View Dataset
1. Overview
1.1. Function Description
View dataset, formerly known as dynamic dataset, refers to the Spark SQL-based parameterizable executable dynamic dataset provided by Guandata. It can dynamically associate and calculate non-direct connection datasets, providing more flexible data analysis methods. It is a query calculation function that solves complex analysis problems in ad-hoc analysis scenarios through Spark SQL.
Through view datasets, users can integrate 1 or more non-direct connection datasets (excluding real-time datasets) through Spark SQL to reorganize datasets and create new datasets. With the help of Spark SQL's rich data processing functions, users can complete complex association queries, data preprocessing, etc. In addition, dynamic parameters can be added to Spark SQL query statements to complete dynamic calculation requirements.
1.2. Application Scenarios
- PSD Calculation for Chain Retail Enterprises
When calculating PSD, the numerator sales amount is at the date, store, and SKU dimensions, and the statistics are obtained through aggregation calculations on the sales amount table; while the denominator operating days are at the date and store dimensions, and the statistics need to be aggregated on the store operating table. It does not need to be accumulated at the product (SKU) dimension. If you choose any method of direct association on the original table, either the data volume will expand dramatically, or the aggregated results will be inaccurate. Only by associating the aggregation results of the two tables and then calculating PSD is the simplest and most accurate way. Guandata's view dataset supports automatic association of multiple datasets. Through custom SQL, parameters are injected into the SQL, hierarchical aggregation is performed on the two original tables, and the result sets are associated to calculate PSD values.
- Other Scenarios
-
Calculate year-over-year and month-over-month percentages of enterprise-related business data;
-
Analyze consumer consumption frequency distribution issues within dynamic time ranges.
2. Usage Guide
2.1. Creating View Dataset
Function entry: Data Preparation > Datasets > New Dataset > Application > View Dataset.

2.2. Selecting Data Tables
Enter the view dataset configuration page, click Add Dataset, and select 1 or more data tables.
Note: To ensure calculation performance, please try to select 2 or fewer datasets.

2.3. Inputting Dynamic Query SQL
After selecting the relevant datasets, when users input "Dynamic Query SQL", they can select "Dataset Fields" and "Dynamic Parameters (Optional)" on the left as needed to achieve flexible parameter passing and query actions in dynamic parameter scenarios.

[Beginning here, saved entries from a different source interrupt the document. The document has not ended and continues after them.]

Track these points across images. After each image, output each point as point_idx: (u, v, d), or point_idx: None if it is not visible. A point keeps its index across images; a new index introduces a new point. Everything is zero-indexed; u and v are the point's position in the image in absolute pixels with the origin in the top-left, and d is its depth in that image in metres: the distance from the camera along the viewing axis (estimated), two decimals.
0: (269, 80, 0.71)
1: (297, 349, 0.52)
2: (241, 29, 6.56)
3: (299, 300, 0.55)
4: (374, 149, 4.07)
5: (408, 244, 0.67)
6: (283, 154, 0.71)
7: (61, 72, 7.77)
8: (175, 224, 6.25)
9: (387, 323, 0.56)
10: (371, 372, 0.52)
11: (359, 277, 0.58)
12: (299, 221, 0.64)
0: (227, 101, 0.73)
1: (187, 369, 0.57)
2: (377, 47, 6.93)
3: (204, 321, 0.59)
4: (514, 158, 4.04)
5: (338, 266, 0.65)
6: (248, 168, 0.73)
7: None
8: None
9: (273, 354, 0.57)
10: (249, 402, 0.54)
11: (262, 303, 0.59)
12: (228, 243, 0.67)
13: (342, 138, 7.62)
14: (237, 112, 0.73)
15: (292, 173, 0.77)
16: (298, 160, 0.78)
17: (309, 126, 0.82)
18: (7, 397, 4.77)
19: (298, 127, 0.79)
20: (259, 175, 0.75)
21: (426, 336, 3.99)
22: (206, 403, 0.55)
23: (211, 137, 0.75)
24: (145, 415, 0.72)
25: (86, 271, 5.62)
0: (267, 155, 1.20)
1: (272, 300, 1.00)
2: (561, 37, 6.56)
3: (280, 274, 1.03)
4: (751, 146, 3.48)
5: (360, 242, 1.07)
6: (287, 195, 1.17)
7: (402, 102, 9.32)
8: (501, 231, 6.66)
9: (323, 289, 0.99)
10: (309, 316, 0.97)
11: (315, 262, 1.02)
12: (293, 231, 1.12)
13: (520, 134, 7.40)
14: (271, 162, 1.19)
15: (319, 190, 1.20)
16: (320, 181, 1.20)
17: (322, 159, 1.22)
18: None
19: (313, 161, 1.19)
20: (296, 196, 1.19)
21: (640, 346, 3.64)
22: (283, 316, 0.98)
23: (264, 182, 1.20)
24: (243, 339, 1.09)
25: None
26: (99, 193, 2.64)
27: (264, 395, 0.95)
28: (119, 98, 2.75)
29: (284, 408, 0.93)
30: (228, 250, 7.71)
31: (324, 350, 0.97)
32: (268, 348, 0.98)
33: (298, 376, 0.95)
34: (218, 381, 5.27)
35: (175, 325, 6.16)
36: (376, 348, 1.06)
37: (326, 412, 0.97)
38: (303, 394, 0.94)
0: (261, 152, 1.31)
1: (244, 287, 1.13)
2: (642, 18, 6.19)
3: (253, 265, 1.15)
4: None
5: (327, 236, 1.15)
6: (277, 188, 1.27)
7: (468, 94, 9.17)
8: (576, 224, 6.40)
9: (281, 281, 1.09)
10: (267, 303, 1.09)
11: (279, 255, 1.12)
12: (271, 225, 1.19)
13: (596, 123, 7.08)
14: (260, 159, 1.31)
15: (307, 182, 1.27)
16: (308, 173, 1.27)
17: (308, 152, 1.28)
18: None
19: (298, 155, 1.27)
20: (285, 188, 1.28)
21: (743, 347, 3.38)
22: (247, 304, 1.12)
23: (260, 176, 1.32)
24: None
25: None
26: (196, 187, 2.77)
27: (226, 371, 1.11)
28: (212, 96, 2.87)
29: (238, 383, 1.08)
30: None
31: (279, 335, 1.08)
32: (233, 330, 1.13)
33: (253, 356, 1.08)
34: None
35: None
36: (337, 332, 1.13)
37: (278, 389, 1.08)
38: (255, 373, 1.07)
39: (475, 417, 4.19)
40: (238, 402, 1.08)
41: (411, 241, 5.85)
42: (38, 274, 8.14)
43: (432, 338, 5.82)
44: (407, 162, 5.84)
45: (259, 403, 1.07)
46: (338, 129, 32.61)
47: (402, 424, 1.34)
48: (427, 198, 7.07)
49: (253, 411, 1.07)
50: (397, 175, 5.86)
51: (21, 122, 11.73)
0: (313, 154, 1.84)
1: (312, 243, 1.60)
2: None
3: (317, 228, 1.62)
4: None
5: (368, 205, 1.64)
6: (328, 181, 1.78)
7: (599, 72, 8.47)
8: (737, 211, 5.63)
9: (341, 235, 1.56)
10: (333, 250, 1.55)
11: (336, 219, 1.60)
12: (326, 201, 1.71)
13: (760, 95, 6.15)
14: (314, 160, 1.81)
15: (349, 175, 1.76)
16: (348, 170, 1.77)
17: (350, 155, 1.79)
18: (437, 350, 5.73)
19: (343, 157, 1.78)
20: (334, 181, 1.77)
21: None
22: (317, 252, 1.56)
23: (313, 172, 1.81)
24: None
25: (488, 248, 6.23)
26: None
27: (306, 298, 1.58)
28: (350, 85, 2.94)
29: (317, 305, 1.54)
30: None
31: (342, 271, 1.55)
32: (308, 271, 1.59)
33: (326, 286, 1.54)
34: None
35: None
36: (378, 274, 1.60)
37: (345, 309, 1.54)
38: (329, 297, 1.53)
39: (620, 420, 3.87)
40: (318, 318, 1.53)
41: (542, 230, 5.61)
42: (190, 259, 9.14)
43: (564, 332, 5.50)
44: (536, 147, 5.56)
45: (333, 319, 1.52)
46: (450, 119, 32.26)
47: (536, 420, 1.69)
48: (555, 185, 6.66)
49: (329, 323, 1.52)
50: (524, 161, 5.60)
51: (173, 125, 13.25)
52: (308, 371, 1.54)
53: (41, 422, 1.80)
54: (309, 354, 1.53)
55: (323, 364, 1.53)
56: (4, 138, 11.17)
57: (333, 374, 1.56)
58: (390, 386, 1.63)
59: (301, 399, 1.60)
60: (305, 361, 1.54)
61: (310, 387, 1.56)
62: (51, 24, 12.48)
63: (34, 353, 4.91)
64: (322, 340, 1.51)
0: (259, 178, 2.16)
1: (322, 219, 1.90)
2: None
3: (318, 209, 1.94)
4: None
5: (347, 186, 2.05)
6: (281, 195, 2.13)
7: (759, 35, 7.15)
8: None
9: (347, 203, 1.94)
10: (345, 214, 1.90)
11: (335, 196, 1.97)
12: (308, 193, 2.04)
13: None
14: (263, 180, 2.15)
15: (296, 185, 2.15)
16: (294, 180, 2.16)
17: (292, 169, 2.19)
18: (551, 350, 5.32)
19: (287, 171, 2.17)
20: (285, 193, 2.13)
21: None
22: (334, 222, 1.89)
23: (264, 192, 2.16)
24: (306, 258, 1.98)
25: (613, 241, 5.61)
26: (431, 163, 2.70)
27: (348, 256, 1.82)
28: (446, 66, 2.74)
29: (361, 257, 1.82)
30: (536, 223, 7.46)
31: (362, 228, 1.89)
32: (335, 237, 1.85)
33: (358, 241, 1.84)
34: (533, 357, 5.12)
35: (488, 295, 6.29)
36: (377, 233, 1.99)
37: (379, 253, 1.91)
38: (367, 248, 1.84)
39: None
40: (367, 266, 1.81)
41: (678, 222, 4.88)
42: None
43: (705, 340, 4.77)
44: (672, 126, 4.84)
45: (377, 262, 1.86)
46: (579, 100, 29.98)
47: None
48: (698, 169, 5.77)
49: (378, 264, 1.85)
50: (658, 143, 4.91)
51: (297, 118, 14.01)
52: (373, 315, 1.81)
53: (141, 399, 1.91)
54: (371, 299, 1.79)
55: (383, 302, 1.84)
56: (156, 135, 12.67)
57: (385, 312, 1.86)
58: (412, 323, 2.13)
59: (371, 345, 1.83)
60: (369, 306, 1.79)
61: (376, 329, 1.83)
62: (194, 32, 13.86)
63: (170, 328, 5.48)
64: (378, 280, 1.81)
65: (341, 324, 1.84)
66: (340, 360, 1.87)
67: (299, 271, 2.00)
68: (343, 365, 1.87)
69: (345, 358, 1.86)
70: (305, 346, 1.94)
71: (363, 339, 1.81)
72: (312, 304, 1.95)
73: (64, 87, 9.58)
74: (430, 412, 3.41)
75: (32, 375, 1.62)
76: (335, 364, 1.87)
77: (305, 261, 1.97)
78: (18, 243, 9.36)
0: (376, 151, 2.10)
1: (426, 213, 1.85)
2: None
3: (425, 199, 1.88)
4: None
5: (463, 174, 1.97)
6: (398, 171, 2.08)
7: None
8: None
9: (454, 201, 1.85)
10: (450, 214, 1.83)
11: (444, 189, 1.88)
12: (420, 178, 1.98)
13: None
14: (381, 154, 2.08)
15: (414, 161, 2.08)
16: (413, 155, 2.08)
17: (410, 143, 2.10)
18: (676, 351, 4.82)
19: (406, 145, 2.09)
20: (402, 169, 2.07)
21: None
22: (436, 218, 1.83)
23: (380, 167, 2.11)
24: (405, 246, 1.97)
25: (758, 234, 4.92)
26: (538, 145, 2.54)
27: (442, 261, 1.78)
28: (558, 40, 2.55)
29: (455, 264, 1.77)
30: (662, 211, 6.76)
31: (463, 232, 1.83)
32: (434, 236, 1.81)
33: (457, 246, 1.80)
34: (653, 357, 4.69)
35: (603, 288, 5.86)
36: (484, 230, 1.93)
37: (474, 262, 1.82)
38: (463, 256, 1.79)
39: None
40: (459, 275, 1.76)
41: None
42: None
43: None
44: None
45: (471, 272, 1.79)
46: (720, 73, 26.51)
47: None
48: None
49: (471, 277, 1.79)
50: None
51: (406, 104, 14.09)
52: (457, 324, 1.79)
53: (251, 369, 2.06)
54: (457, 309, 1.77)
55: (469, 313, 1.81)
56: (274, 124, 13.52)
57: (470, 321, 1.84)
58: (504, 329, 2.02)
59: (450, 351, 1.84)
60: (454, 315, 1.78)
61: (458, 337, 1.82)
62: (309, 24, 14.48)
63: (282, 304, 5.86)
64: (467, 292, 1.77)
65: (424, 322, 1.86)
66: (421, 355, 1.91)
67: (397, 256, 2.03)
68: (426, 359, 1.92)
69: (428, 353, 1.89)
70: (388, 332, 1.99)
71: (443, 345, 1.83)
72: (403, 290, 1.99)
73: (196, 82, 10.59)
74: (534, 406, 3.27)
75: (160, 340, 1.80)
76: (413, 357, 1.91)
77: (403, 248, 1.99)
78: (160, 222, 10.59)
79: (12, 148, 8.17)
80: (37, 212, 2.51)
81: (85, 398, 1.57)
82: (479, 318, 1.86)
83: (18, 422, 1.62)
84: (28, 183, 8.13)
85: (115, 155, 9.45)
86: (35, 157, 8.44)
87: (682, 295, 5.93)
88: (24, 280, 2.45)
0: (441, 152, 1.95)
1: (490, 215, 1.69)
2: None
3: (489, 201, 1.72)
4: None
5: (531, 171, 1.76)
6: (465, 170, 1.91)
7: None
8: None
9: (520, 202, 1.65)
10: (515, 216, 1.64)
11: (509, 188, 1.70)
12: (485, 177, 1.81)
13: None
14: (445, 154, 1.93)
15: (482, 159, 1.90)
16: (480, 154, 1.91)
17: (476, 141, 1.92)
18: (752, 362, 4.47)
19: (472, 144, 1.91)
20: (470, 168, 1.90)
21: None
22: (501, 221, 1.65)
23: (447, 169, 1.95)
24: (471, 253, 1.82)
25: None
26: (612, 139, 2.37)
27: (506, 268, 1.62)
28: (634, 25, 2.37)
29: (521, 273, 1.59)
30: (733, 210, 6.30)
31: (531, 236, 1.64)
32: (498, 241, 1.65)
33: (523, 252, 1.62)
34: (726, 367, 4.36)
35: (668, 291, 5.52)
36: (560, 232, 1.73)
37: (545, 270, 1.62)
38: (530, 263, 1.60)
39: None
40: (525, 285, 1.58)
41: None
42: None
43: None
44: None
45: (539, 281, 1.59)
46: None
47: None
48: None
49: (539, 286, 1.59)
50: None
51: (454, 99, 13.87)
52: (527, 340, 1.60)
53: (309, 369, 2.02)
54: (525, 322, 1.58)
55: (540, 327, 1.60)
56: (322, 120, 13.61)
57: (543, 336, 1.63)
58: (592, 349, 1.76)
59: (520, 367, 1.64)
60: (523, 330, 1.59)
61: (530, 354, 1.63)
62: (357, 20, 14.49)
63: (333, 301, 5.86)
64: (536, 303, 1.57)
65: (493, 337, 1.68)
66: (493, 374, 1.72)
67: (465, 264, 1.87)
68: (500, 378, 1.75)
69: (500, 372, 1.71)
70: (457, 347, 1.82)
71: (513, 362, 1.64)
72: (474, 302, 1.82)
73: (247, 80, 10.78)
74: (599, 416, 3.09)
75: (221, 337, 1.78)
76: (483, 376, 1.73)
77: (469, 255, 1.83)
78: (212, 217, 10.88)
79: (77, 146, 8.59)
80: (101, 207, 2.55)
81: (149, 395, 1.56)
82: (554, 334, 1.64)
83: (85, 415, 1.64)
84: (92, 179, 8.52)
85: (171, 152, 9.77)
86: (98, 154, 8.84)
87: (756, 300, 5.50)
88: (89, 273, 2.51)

After completing the SQL writing, click the "Preview" button to confirm data accuracy.
Users can choose to use system default table names or dataset names. After switching to dataset names, they cannot switch back to system default table names.
- Using system default table names: The system will automatically generate INPUT as the table name
Note: Currently uses system default table names by default
- Using dataset names: Datasets will directly use their original table names or dataset aliases
Note:
View datasets are suitable for dynamic parameter scenarios. If your SQL does not contain dynamic parameters, it is recommended to use ETL for data processing. Forcing the use of view datasets will cause unpredictable performance loss in card queries.

To facilitate understanding of the business meaning of the view, you can set an alias for the view name.

Sometimes users will set field aliases for certain fields in datasets. If you want to hide these field aliases in dataset fields, click "Show Only Original Field Names" to hide field aliases.

2.4. Filling Dataset Information
After successful data preview, specify the dataset name and storage location, add dataset description as needed, click "Confirm New" to complete dataset creation.

2.5. Creating Completed Dataset
After successful creation of the view dataset, you can find the dataset in the corresponding folder directory. Click on the dataset to enter the dataset details page, where you can view the dataset overview, related cards, and model structure, and modify configuration items in various interfaces.

2.6. Setting Preview Timeout Limit
Users can set the preview timeout limit for view datasets in the Management Center, and guide users to use view datasets in recommended scenarios to reduce performance loss.
In Management Center > Operation & Maintenance Management > Parameter Configuration, you can set the view dataset preview timeout limit, default is 60 s.

After setting, it will not affect historically created view datasets.